Utah mother charged with kidnapping 11-year-old boy she accused of bullying her autistic son
A 40-year-old Provo, Utah, mother faces child kidnapping and aggravated child abuse charges after she allegedly hunted down an 11-year-old boy she claimed was bullying her autistic son, forced him into her vehicle, and refused to release him until he apologized.
Shannon Marie Tufuga now faces up to 15 years to life in prison if convicted on the kidnapping charge alone, a second-degree felony. A charging document was filed on Monday in connection with an incident that allegedly took place on September 17, 2025, the Daily Mail reported.
Months passed before the case surfaced. It remains unclear from court records how Tufuga's alleged actions came to light.
What the Charging Document Describes
According to the charges, Tufuga was driving around Provo on September 17, looking for her son's alleged bully, when she spotted the 11-year-old riding his bike. She stopped in front of him and made him get into her vehicle.
She then drove the child to her home in Provo without his parents' consent and forced the boy to apologize to her son. Even after extracting the apology, Tufuga allegedly threatened to have her husband beat him up. She told the boy he "was lucky she did not run over [his] bike."
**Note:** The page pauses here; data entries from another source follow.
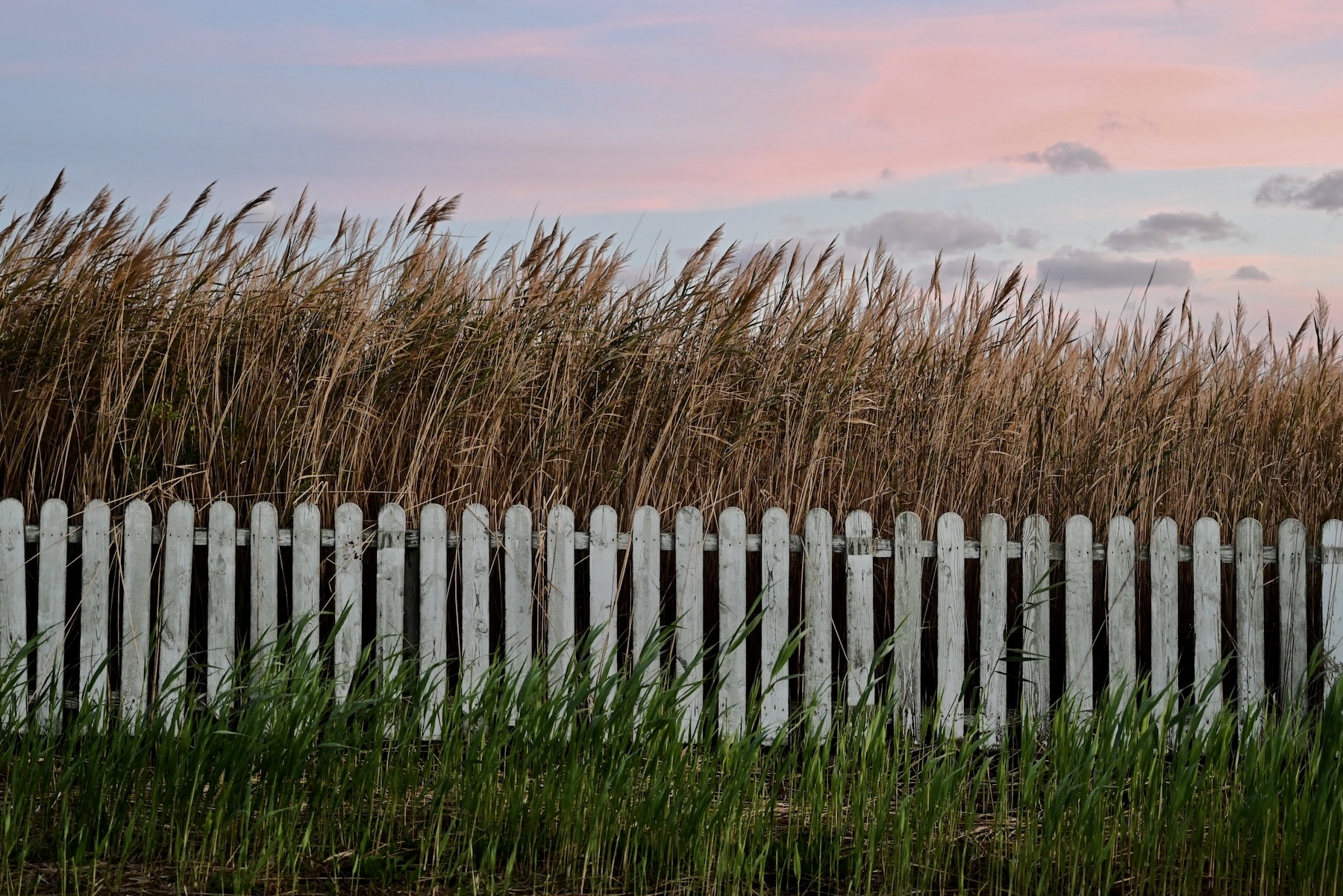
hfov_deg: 38.9
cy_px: 448
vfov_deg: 26.5
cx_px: 672
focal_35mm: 51
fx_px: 1902
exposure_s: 1/125
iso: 2200
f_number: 4
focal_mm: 51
Tufuga eventually drove the boy back to his parents' home in Provo, authorities said.
The charging document describes lasting damage. According to the filing:
"The incident has caused [the boy] serious emotional distress. [He] now has high anxiety and has had to alter his daily routines significantly."
An 11-year-old child now rearranges his life around fear because an adult decided to play enforcer.
Vigilante Parenting Is Not Parenting
There is no parent alive who doesn't understand the rage that comes from watching your child suffer. When a kid on the autism spectrum is targeted by a bully, the instinct to intervene is powerful and entirely natural. Nobody disputes that.
But what Tufuga allegedly did is not intervention. It is a crime. She reportedly stalked a child through the streets, coerced him into her car, held him in her home without parental knowledge, threatened him with physical violence from her husband, and only released him after he complied with her demands. Strip away the backstory, and what remains is a grown woman terrorizing somebody else's kid.
The bullying claim, even if entirely true, does not create a legal or moral license to kidnap a child. Schools have administrators. Communities have police. Courts exist for a reason. Every one of those channels demands more patience than driving around town hunting for an 11-year-old, but every one of them also keeps you out of a courtroom facing a second-degree felony.
The Social Media Footnote
In now-deleted Facebook posts, Tufuga reportedly explained that her son is on the autism spectrum. The posts are gone. No direct quotes survive in the public record. But the instinct to take the story to social media before the legal system tells you something about how the incident was perceived by the person who committed it: not as a crime, but as a justified act worth broadcasting.
That confidence is its own kind of warning sign. When adults convince themselves that the rules don't apply because their cause feels righteous, children on the other end of that calculation pay the price.
What Comes Next
Tufuga has been ordered to appear at the Utah County Jail before April 30 to be fingerprinted and processed. It was unclear as of Monday whether she had surrendered herself. The boy she allegedly kidnapped is identified only by his initials in court documents.
If convicted on the kidnapping charge, the maximum sentence is 15 years to life. The aggravated child abuse charge carries its own penalties.
Whatever was happening between these two children needed adult intervention. It got an adult escalation instead. And now two families are dealing with consequences that didn't have to exist.